|Author: ||Alasdair Taylor |
|Updated: ||4 January 2021 |
|Length: ||7 pages |
|Notes: ||10 pages |
|Format: ||MS Word (.DOCX) |
Both the EU and UK GDPRs require that businesses and other data controllers provide information to data subjects (i.e. individuals) about the personal data that they collect and process. This template data protection notice, prepared with reference to both the statutory rules and the regulatory guidance from the EU and UK authorities, has been drafted to assist with these disclosure obligations
This data protection notice It comes in three versions, covering:
- individual customers and the personnel of corporate customers;
- freelance personnel; and
- the personnel of suppliers and services providers.
The data protection notice lays out the different types of personal data that could be processed, and the legal bases of that proceeding. For example, processing may be based on consent, the performance of a contract, or legitimate interests.
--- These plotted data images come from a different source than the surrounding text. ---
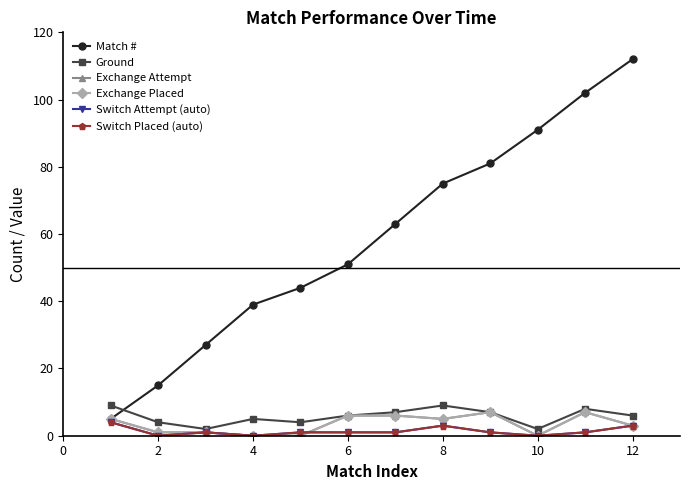

Does the chart have visible grid lines?

No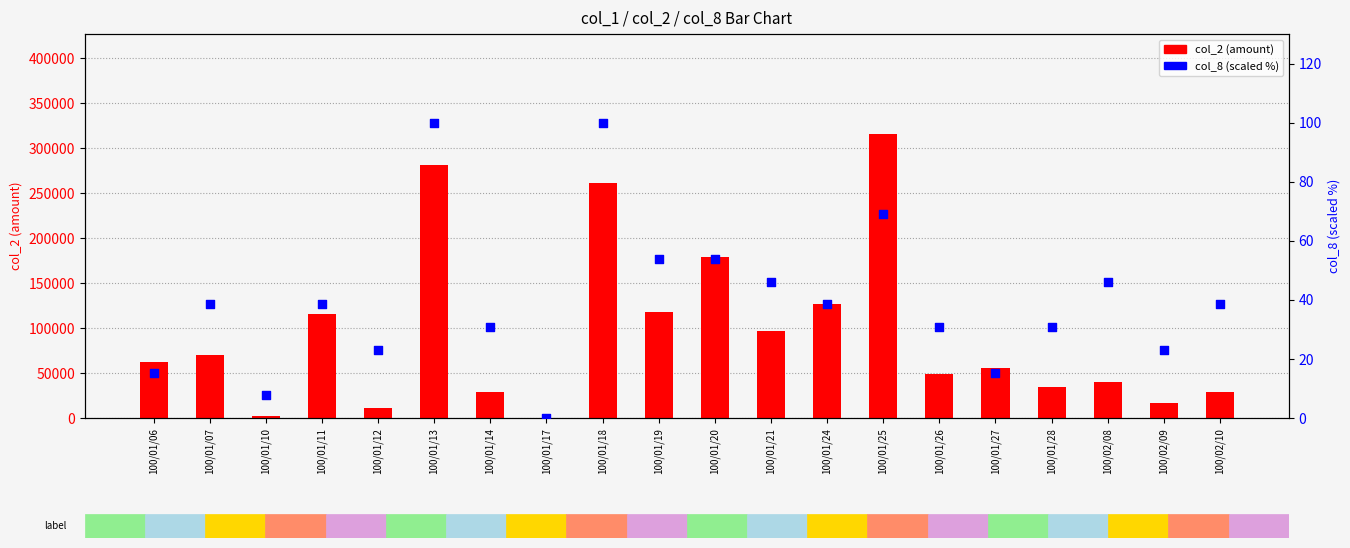

Which series reaches the maximum Y coordinate?

col_2 (amount)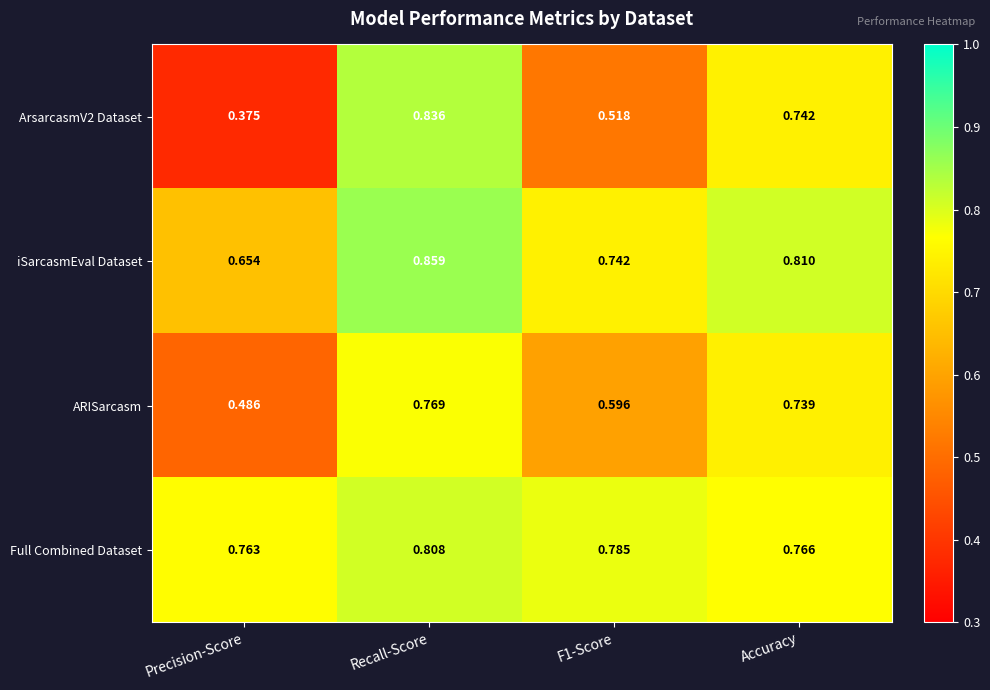

Which series has the largest total across all categories?

Full Combined Dataset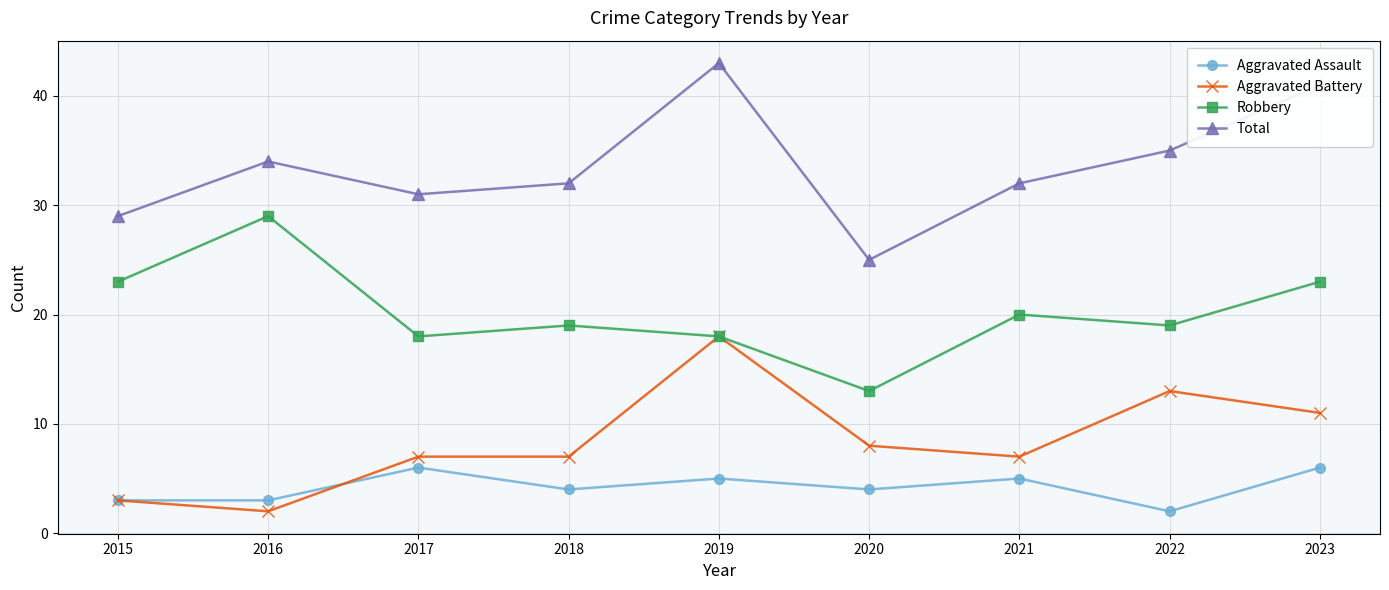

What is the average value of the Total series?

34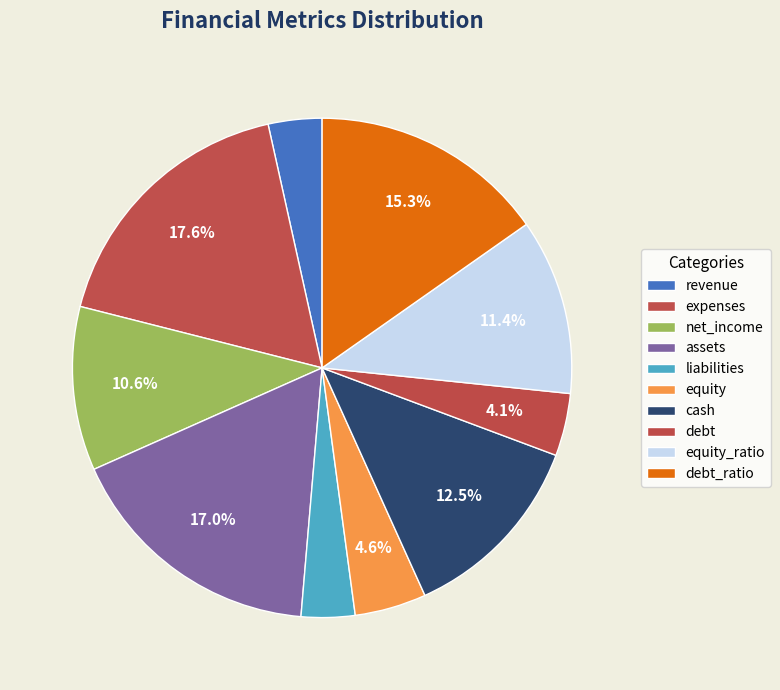

Between net_income and assets, which is larger?

assets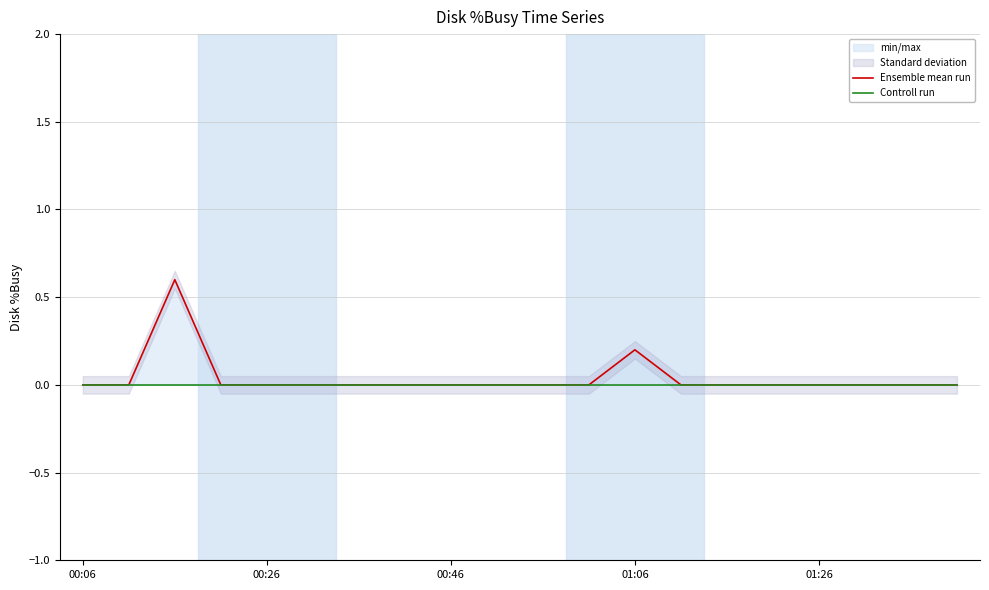

List the series in order of their peak value, highest first.

Ensemble mean run, Controll run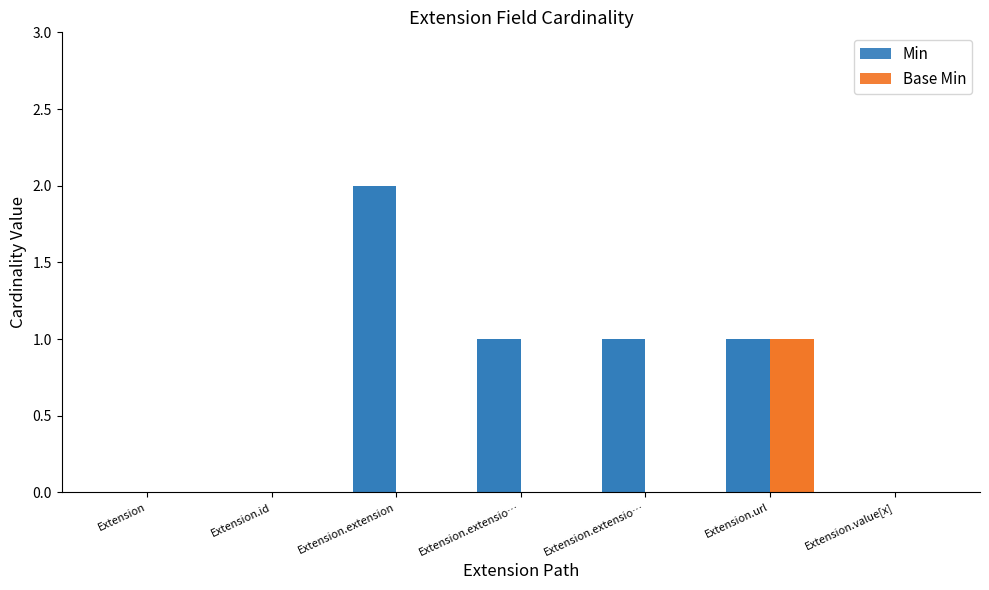

How many groups of bars are there?

7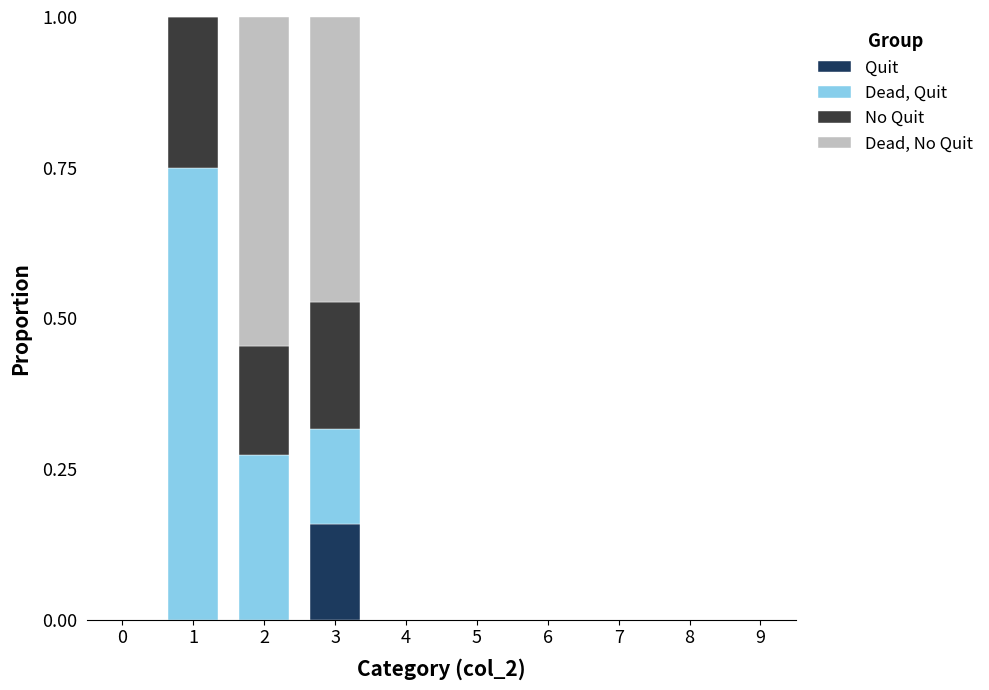

Are the bars horizontal?

No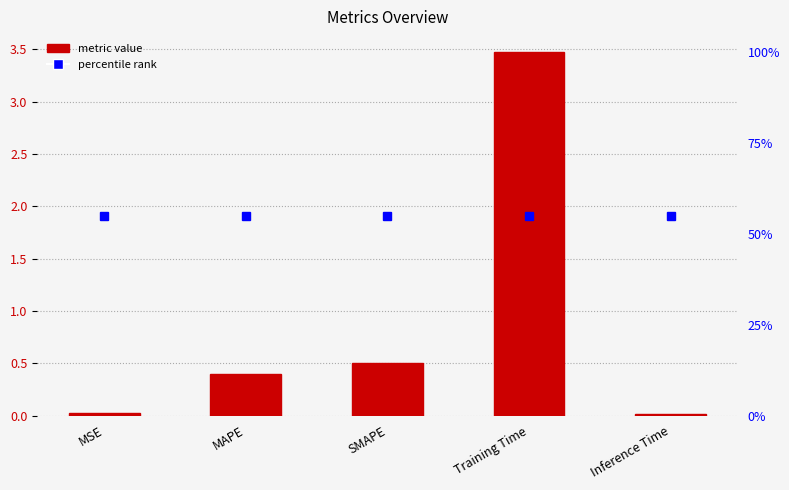

The chart shows a value of 0.0 at MSE. True or false?

True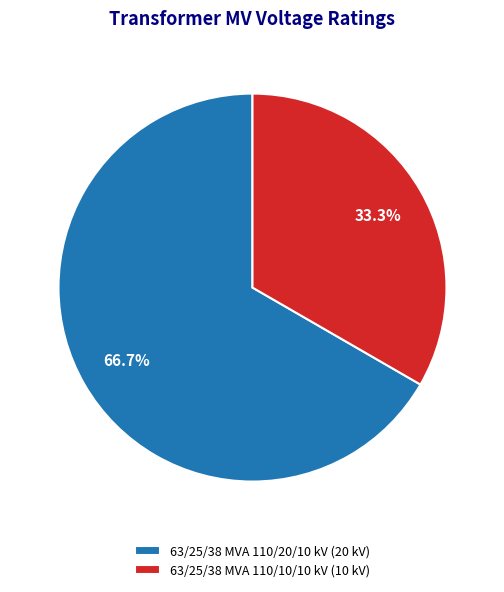

What is the majority slice?

63/25/38 MVA 110/20/10 kV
In this last case, the specific interests should be identified in the notice.
The persons to whom the data is disclosed should also be identified in the data protection notice, as should details of international transfers (outside the EEA/UK).
If data is collected from some person other than the data subject, then the method of data collection should be described in the data protection notice. In this case, the data controller must provide the notice to the data subject "within a reasonable period after obtaining the personal data, but at the latest within one month, having regard to the specific circumstances in which the personal data are processed" (Article 14(3), GDPR).
With reference to the "suppliers" version of this notice, relatively few businesses produce data protection information notices for supplier personnel. Nonetheless, businesses often act as data controllers with respect to the personal data of such personnel.